* Problem description:
Write out all records as given; omit images.

* Extracted data:
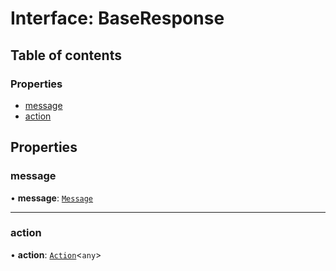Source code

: # Interface: BaseResponse

## Table of contents

### Properties

- [message](BaseResponse.md#message)
- [action](BaseResponse.md#action)

## Properties

### message

• **message**: [`Message`](Message.md)

___

### action

• **action**: [`Action`](Action.md)<`any`\>
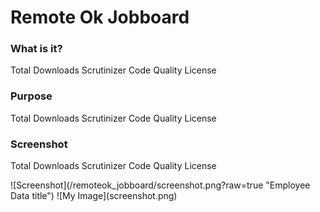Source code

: # Remote Ok Jobboard
<h3>What is it?</h3>
<p>Total Downloads Scrutinizer Code Quality License</p>

<h3>Purpose</h3>
<p>Total Downloads Scrutinizer Code Quality License</p>

<h3>Screenshot</h3>
<p>Total Downloads Scrutinizer Code Quality License</p>
![Screenshot](/remoteok_jobboard/screenshot.png?raw=true "Employee Data title")
![My Image](screenshot.png)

* Response area:
Source code

: # Interface: BaseResponse

## Table of contents

### Properties

- [message](BaseResponse.md#message)
- [action](BaseResponse.md#action)

## Properties

### message

• **message**: [`Message`](Message.md)

___

### action

• **action**: [`Action`](Action.md)<`any`\>
Source code

: # Remote Ok Jobboard
<h3>What is it?</h3>
<p>Total Downloads Scrutinizer Code Quality License</p>

<h3>Purpose</h3>
<p>Total Downloads Scrutinizer Code Quality License</p>

<h3>Screenshot</h3>
<p>Total Downloads Scrutinizer Code Quality License</p>
![Screenshot](/remoteok_jobboard/screenshot.png?raw=true "Employee Data title")
![My Image](screenshot.png)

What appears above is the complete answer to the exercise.